A new research report from Reach Security reveals that misconfigured security controls, configuration drift, and unused capabilities across an organization’s existing security technology stack are a primary driver of cybersecurity risk.
Controls built into the security tools you already own are quietly drifting out of their intended state. A policy gets tweaked by a cross-functional team. A break-glass exception is made, then forgotten. A product update ships. A setting changes. But no alarm goes off. Time passes and the “secure” environment is not as secure as it used to be. That’s configuration drift, and as the report makes clear, it’s not a niche problem. It’s an everyday reality for any security team managing a complex cybersecurity ecosystem.
Misconfigured security controls lead to breaches. Who says? Practically everyone.
Among a sample of 250 cybersecurity professionals, 97% of respondents said their organization had either a confirmed breach or a near miss in the past year because of a cybersecurity tool misconfiguration. That means nearly every organization surveyed has either been burned or almost burned because of misconfigured security controls.
That’s not a small operational gap, an edge case, or an occasional administrative hiccup. That’s a systemic problem hiding in plain sight, festering in the very controls you already own. That’s breach fuel. Misconfigured security controls and configuration drift are one of the clearest ways exposure accumulates inside mature security environments.
The research also shows why this problem is so stubborn. The average organization in the survey is running 35 different cybersecurity tools. Reach notes that popular security products are updated about 20 times per year, which means a typical enterprise can be dealing with the equivalent of roughly 700 new features or updates across its stack annually. That is a staggering amount of operational motion to keep aligned. In an environment like that, even superbly excellent teams can fall behind. The stack changes faster than humans can manually keep pace.

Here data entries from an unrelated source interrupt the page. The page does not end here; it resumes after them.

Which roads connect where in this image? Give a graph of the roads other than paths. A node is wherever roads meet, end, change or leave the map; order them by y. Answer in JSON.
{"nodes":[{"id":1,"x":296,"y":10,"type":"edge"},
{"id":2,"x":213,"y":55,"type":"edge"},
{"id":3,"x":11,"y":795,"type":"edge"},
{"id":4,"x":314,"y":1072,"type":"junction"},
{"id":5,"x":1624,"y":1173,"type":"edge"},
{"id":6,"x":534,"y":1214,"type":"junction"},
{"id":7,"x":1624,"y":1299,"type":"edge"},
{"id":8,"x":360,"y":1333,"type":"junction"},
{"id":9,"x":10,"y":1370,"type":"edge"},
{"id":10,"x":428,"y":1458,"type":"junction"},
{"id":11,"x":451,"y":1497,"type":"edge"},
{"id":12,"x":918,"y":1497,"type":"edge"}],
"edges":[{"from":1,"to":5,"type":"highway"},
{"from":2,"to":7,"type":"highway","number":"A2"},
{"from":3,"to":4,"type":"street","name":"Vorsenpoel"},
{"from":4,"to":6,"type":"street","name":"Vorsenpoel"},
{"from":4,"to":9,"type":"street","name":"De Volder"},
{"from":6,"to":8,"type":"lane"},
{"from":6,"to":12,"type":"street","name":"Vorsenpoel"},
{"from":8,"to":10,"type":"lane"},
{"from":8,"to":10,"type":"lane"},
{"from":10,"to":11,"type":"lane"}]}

That scale also helps explain another telling result: the most common sources of configuration-related near misses or breaches were firewalls, EDR, and identity or access policy controls. In other words, the controls we depend on to block bad things before they become active incidents are exactly where drift is creating the most pain. The front door is there. The lock is there. But the lock is not always locked.
Cybersecurity investment is predominantly reactive
And yet most security spending is still tilted toward the middle and back end of the problem. According to the report, 72% of security spending goes to center-of-boom and right-of-boom tools (these tools help us detect and respond to attacks – and recover), while only 28% goes to left-of-boom prevention (tools that can prevent attacks). That is understandable. Detection and response are concrete. Incidents are visible. Breaches get budgets. But the pattern is still upside down. If misconfigurations are helping create the incident in the first place, then spending most of the budget on what happens after the fact starts to look a little like buying a bigger mop instead of fixing the leak.
Configuration management is a nascent discipline
The report also exposes a painful operational gap. Organizations review configurations an average of 6.5 times per month, but when a misconfiguration is identified, it takes an average of 8.3 days to remediate. Only 2% say they can fix issues in less than a day. That is a real exposure window. A team can know something is off and still spend more than a week getting back to “safe”. And the report suggests speed alone is not enough anyway, because teams are often chasing the loudest issues, not necessarily the most material ones. So the problem is not just “find drift faster.” It is “find the drift that matters, then fix it before attackers get wise.”
What is especially interesting is how immature drift management still looks in practice. The report says many organizations are still relying on point-in-time audits, penetration tests, spreadsheets, manual reviews, and compliance processes to surface drift. That is useful, but it doesn’t seem like a reliable operational approach. Perhaps compliance can tell you something drifted, but it can’t guarantee you catch it in time. And when 21% say audits expose drift faster than operations can respond, it becomes clear that the process itself is lagging behind the immensity of the environment.
Where do you go from here? How should you proceed? Read the report for a full list of recommendations. But if the report leaves you with one takeaway, it should be this: the next breach may not begin with a brilliant attacker. It may begin with a control that quietly drifted out of place while no one was looking. The good news is that this is fixable. But only if organizations start treating configuration drift like what it is: one of the clearest, most persistent, and most preventable drivers of modern cyber risk.